Мой детский сад
(краткий опыт социальной адаптации)
Рано или поздно, но к человеку неизбежно приходит понимание того, что не всё в жизни устроено правильно. Осознание этой печальной реалии бытия формируется постепенно, складываясь из мелких разрозненных фрагментов, вносящих болезненный диссонанс в восприятие картины мира. Исследование реакций на подобного рода внутренние конфликты – дело учёных-психологов. Очевидно, это целая шкала возможных личностных самопроявлений, очерченная полюсами «смирение – протест», – именно из них в конечном итоге сплетается ткань человеческой судьбы.
Самое раннее воспоминание, связанное с ощущением социальной несправедливости, рискну датировать собственным трёхлетним возрастом – периодом посещения детского сада (если так можно назвать моё двадцатидневное в нём пребывание).
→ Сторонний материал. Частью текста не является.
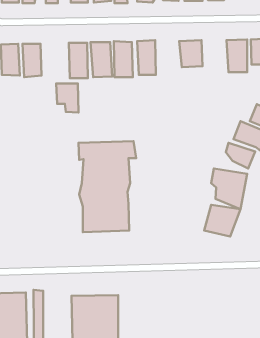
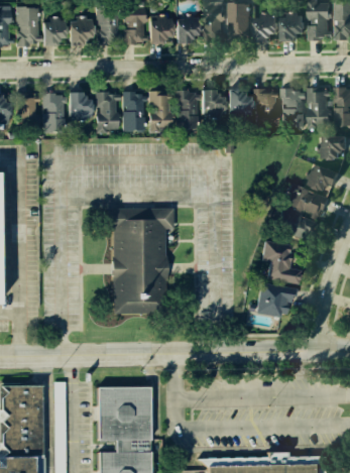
building: none -> [254,88,280,128]
building: none -> [200,89,225,117]
building: [56,83,79,113] -> [65,92,91,126]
Помню собственное чувство растерянности – и обеспокоенное лицо мамы, оставлявшей меня одну среди незнакомых галдящих сверстников. Каждый из них с разной степенью агрессивности отстаивал своё приоритетное право на какую-то из множества стоявших на полках игрушек. Непривычно невкусная еда, запах которой витал повсюду – избавиться от него, напрочь въедавшегося в одежду и волосы, не удавалось даже дома. Непомерно строгая воспитательница Валентина Александровна – её любовь к детям распространялась исключительно на находившегося при ней сына Юру. Тот же, наделённый высоким начальственным покровительством, не упускал случая так или иначе продемонстрировать своё привилегированное положение среди одногруппников.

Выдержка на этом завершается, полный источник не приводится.